Extract ->
....

The February, 2026, issue of the Pacific Union Recorder features an article by Alberto Valenzuela entitled, “Honoring God Through Science and Scripture,” the thesis of which is that Darwinism honors God and should never be opposed.
Mr. Valenzuela is not a scientist; he has a bachelor’s degree in theology from Southern Adventist University, and a master’s in church history from Loma Linda University. His current position is Associate Director of Communication & Community Engagement for the Pacific Union, and editor of the Recorder.
The article begins with affirmations that are true, such as that God’s book of nature and the Scriptures are different “books” yielding truth, wisdom, and knowledge. Ellen White often referred to the two books as both teaching us about God; it was a recurring theme in her writings.
Mr. Valenzuela also points out that the supposed conflict between science and religion is of relatively recent origin. Far from conflicting with religion, true science is a product of religion. Science first became a professional vocation and an institution in the Protestant Christian West—not in classical civilization, not in medieval Christendom, not in the Orient, and not in Islam. I have noted elsewhere that the pioneers of almost all scientific disciplines were Christians.

....

Provided material ->
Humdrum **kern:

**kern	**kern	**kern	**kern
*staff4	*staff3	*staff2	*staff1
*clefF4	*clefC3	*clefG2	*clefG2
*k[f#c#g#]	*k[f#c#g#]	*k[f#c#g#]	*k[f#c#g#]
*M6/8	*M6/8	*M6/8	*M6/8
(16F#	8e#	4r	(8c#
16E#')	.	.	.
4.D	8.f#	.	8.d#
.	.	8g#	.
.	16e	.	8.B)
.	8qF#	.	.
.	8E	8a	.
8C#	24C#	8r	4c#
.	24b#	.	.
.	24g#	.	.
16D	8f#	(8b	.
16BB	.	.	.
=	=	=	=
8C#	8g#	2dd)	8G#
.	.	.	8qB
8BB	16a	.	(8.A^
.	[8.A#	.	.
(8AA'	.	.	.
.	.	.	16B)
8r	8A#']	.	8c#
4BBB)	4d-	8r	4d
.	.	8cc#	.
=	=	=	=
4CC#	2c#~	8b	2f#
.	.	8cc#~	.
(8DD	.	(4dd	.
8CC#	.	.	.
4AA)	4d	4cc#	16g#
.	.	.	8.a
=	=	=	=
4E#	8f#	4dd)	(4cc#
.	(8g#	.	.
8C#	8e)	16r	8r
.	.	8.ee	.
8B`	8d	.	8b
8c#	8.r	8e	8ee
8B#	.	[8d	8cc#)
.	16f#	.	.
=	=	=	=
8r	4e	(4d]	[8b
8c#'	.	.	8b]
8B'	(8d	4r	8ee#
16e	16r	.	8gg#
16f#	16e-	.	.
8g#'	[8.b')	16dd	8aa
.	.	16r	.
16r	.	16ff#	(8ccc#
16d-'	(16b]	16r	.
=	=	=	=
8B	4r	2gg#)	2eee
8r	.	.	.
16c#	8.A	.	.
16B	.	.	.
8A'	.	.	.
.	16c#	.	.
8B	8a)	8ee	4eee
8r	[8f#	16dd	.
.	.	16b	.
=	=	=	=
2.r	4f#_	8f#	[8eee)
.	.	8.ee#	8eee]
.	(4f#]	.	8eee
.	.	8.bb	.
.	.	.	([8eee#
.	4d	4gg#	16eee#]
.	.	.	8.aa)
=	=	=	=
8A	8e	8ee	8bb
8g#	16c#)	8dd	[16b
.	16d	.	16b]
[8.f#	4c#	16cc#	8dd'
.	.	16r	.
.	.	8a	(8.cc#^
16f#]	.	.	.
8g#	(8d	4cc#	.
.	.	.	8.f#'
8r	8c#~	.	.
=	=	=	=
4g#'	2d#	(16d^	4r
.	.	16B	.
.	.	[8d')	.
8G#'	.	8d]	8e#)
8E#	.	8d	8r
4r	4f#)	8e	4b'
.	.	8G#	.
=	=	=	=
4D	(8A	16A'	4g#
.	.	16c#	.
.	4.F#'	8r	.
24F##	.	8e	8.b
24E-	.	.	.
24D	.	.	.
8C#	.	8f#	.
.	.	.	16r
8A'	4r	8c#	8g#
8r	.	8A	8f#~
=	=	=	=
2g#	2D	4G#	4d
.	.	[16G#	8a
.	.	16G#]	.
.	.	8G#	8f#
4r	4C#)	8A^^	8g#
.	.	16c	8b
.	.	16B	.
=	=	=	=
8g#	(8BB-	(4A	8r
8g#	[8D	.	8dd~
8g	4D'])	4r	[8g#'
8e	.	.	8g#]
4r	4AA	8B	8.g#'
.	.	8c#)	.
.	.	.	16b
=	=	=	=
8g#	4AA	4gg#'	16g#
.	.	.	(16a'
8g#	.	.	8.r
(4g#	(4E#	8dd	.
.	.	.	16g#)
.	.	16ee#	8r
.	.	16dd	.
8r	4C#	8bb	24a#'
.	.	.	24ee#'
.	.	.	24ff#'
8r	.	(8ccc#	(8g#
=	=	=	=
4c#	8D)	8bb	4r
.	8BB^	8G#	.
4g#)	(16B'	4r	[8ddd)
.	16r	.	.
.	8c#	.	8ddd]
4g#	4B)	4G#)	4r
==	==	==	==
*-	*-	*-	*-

....

Required actions ->
**a.** Reproduce the passage of the commentary on science and Scripture from "The article begins" up to and including "disciplines were Christians.".
**b.** Carry on the commentary on the Recorder article about science and Scripture from the point where it stops.

Solved problems ->
**a.**
The article begins with affirmations that are true, such as that God’s book of nature and the Scriptures are different “books” yielding truth, wisdom, and knowledge. Ellen White often referred to the two books as both teaching us about God; it was a recurring theme in her writings.
Mr. Valenzuela also points out that the supposed conflict between science and religion is of relatively recent origin. Far from conflicting with religion, true science is a product of religion. Science first became a professional vocation and an institution in the Protestant Christian West—not in classical civilization, not in medieval Christendom, not in the Orient, and not in Islam. I have noted elsewhere that the pioneers of almost all scientific disciplines were Christians.

**b.**
But, sadly, Mr. Valenzuela soon goes off the rails:
“Evolution, as scientists describe it, is the process by which life changes over time. It explains biological diversity through mechanisms like natural selection and genetic mutation. It doesn’t attempt to explain why life exists or who initiated it—that is a question of purpose and meaning, which belongs to theology and philosophy. Evolution is a scientific explanation of how life has developed, not why it exists.”
Describing the Darwinian theory innocuously as “change over time” does not alter the fact that it attempts a comprehensive explanation of origins that shuts out a divine Creator. Darwinian “science” absolutely does “attempt to explain why life exists or who initiated it”; it maintains, quite militantly, that life evolved from chemicals through a natural process called abiogenesis, hence that no one initiated life.
Yes, the origin of life belongs to theology and philosophy, not science, and the Bible speaks clearly that God created life. But Darwinian “science” attempts to poach on theology’s territory by maintaining that life initiated itself entirely through natural processes. The entire point of the (failed and discredited) field of abiogenesis, or origin-of-life studies, is to prove that life could have come into being without God. Obviously, Christians are not at liberty to allow atheism masquerading as science to claim jurisdiction over the subject of origins, which Scripture claims as its own territory (See, Genesis 1 through 7).
Mr. Valenzuela next appeals to authority, but exceedingly strange authority for a Seventh-day Adventist:
“Many devout Christians, including Pope John Paul II, have affirmed that the theory of evolution does not conflict with belief in God. In his message to the Pontifical Academy of Sciences in 1996, he said: ‘New findings lead us toward the recognition of evolution as more than a hypothesis.’ He reminded believers that acknowledging biological processes doesn’t negate God’s creative hand.”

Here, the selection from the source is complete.